Взрослых не бывает и другие вещи, которые я смогла понять только после сорока

До знакомства с этой книгой я практически не задумывалась над тем, что на свете есть американцы, которые не относятся ни к латино, ни к евреям, ни к черным. Я понятия не имела об эстетике WASP: откуда мне было знать, что подержанная мебель – это круто?

Я понимала, что не отношусь к золотой молодежи. Среди моих друзей не было ни одного человека по прозвищу Скип или Бинк (хотя был друг-кубинец, которого мы звали Хуанки). Я умела немножко управлять парусной лодкой, но в нашем доме не было груды портсигаров, выигранных моим отцом на регатах.

Эта книга подтвердила мои подозрения: в мире есть много вещей, о которых у нас в семье не говорят. Повседневная жизнь – даже моя – поддавалась расшифровке. Как ты одеваешься, какой у тебя ковер, какими словами ты пользуешься, какие предметы хранятся у тебя дома – все это были приметы принадлежности к определенному племени.

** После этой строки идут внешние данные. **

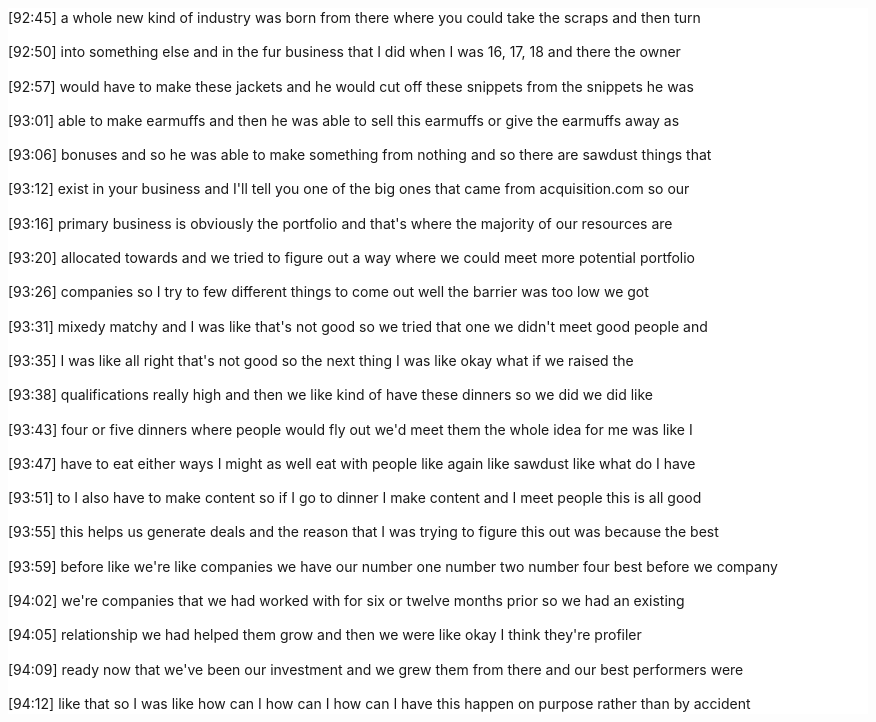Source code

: [92:45] a whole new kind of industry was born from there where you could take the scraps and then turn

[92:50] into something else and in the fur business that I did when I was 16, 17, 18 and there the owner

[92:57] would have to make these jackets and he would cut off these snippets from the snippets he was

[93:01] able to make earmuffs and then he was able to sell this earmuffs or give the earmuffs away as

[93:06] bonuses and so he was able to make something from nothing and so there are sawdust things that

[93:12] exist in your business and I'll tell you one of the big ones that came from acquisition.com so our

[93:16] primary business is obviously the portfolio and that's where the majority of our resources are

[93:20] allocated towards and we tried to figure out a way where we could meet more potential portfolio

[93:26] companies so I try to few different things to come out well the barrier was too low we got

[93:31] mixedy matchy and I was like that's not good so we tried that one we didn't meet good people and

[93:35] I was like all right that's not good so the next thing I was like okay what if we raised the

[93:38] qualifications really high and then we like kind of have these dinners so we did we did like

[93:43] four or five dinners where people would fly out we'd meet them the whole idea for me was like I

[93:47] have to eat either ways I might as well eat with people like again like sawdust like what do I have

[93:51] to I also have to make content so if I go to dinner I make content and I meet people this is all good

[93:55] this helps us generate deals and the reason that I was trying to figure this out was because the best

[93:59] before like we're like companies we have our number one number two number four best before we company

[94:02] we're companies that we had worked with for six or twelve months prior so we had an existing

[94:05] relationship we had helped them grow and then we were like okay I think they're profiler

[94:09] ready now that we've been our investment and we grew them from there and our best performers were

[94:12] like that so I was like how can I how can I how can I have this happen on purpose rather than by accident
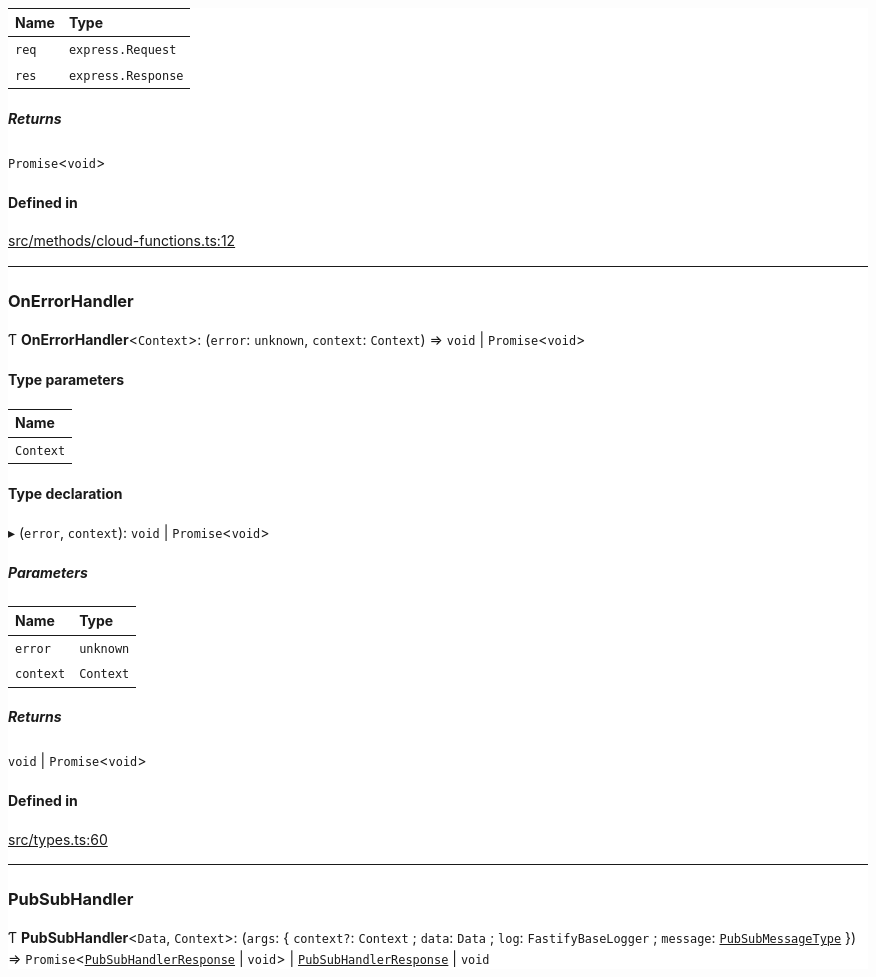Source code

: | Name  | Type               |
| :---- | :----------------- |
| `req` | `express.Request`  |
| `res` | `express.Response` |

##### Returns

`Promise`<`void`\>

#### Defined in

[src/methods/cloud-functions.ts:12](https://github.com/cobraz/pubsub-http-handler/blob/f2a1dfc/src/methods/cloud-functions.ts#L12)

---

### OnErrorHandler

Ƭ **OnErrorHandler**<`Context`\>: (`error`: `unknown`, `context`: `Context`) =>
`void` \| `Promise`<`void`\>

#### Type parameters

| Name      |
| :-------- |
| `Context` |

#### Type declaration

▸ (`error`, `context`): `void` \| `Promise`<`void`\>

##### Parameters

| Name      | Type      |
| :-------- | :-------- |
| `error`   | `unknown` |
| `context` | `Context` |

##### Returns

`void` \| `Promise`<`void`\>

#### Defined in

[src/types.ts:60](https://github.com/cobraz/pubsub-http-handler/blob/f2a1dfc/src/types.ts#L60)

---

### PubSubHandler

Ƭ **PubSubHandler**<`Data`, `Context`\>: (`args`: { `context?`: `Context` ;
`data`: `Data` ; `log`: `FastifyBaseLogger` ; `message`:
[`PubSubMessageType`](README.md#pubsubmessagetype) }) =>
`Promise`<[`PubSubHandlerResponse`](classes/PubSubHandlerResponse.md) \|
`void`\> \| [`PubSubHandlerResponse`](classes/PubSubHandlerResponse.md) \|
`void`
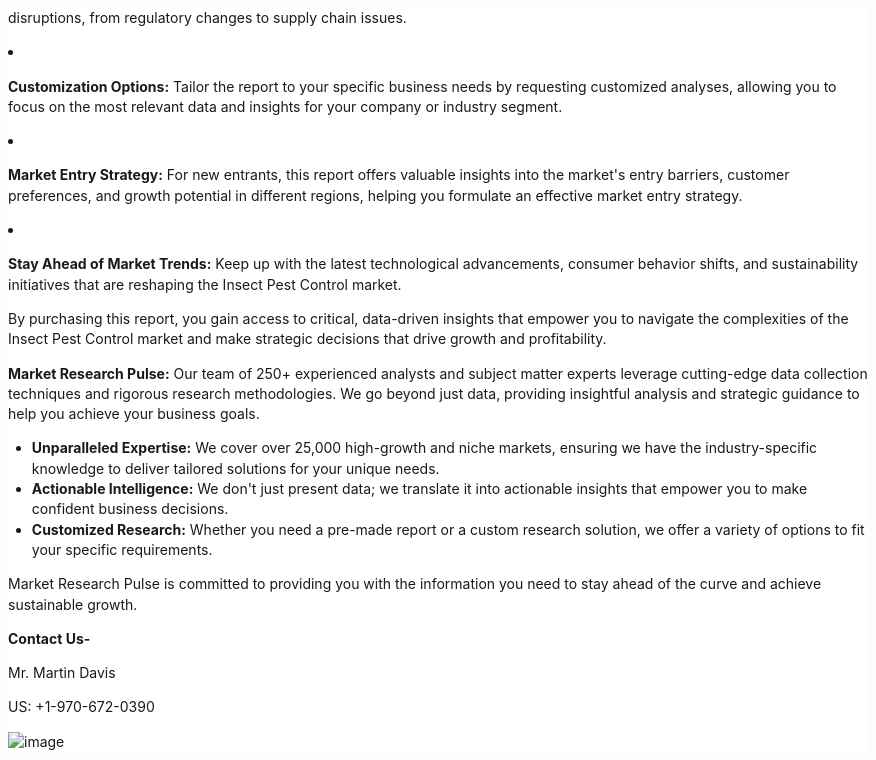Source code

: disruptions, from regulatory changes to supply chain issues.</p></li><li><p><strong>Customization Options:</strong> Tailor the report to your specific business needs by requesting customized analyses, allowing you to focus on the most relevant data and insights for your company or industry segment.</p></li><li><p><strong>Market Entry Strategy:</strong> For new entrants, this report offers valuable insights into the market's entry barriers, customer preferences, and growth potential in different regions, helping you formulate an effective market entry strategy.</p></li><li><p><strong>Stay Ahead of Market Trends:</strong> Keep up with the latest technological advancements, consumer behavior shifts, and sustainability initiatives that are reshaping the Insect Pest Control market.</p></li></ol><p>By purchasing this report, you gain access to critical, data-driven insights that empower you to navigate the complexities of the Insect Pest Control market and make strategic decisions that drive growth and profitability.</p><p><strong>Market Research Pulse:</strong>&nbsp;Our team of 250+ experienced analysts and subject matter experts leverage cutting-edge data collection techniques and rigorous research methodologies. We go beyond just data, providing insightful analysis and strategic guidance to help you achieve your business goals.</p><ul><li><strong>Unparalleled Expertise:</strong>&nbsp;We cover over 25,000 high-growth and niche markets, ensuring we have the industry-specific knowledge to deliver tailored solutions for your unique needs.</li><li><strong>Actionable Intelligence:</strong>&nbsp;We don't just present data; we translate it into actionable insights that empower you to make confident business decisions.</li><li><strong>Customized Research:</strong>&nbsp;Whether you need a pre-made report or a custom research solution, we offer a variety of options to fit your specific requirements.</li></ul><p>Market Research Pulse is committed to providing you with the information you need to stay ahead of the curve and achieve sustainable growth.</p><p><strong>Contact Us-</strong></p><p>Mr. Martin Davis</p><p>US: +1-970-672-0390</p>
![image](https://github.com/user-attachments/assets/ec7cf536-34f7-4f75-85ee-58014e9bd59d)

Мы никогда не обсуждали этот вопрос. Религия играла в нашей жизни минимальную роль. (Во время моей бат-мицвы на тему шопинга мы подавали креветочный коктейль.) Но когда я заходила с родителями в ресторан, я замечала, каких женщин моя мать могла знать, даже если я никогда раньше с ними не встречалась. Их лица, одежда и прически ничем не отличались от наших. Их родители и бабушки с дедушками в основном прибыли в Америку из примерно той же части Европы, что и наши, и примерно в то же самое время. Как будто целые белорусские деревни переместились в Южную Флориду, и их потомки приходили ужинать в одни и те же итальянские рестораны.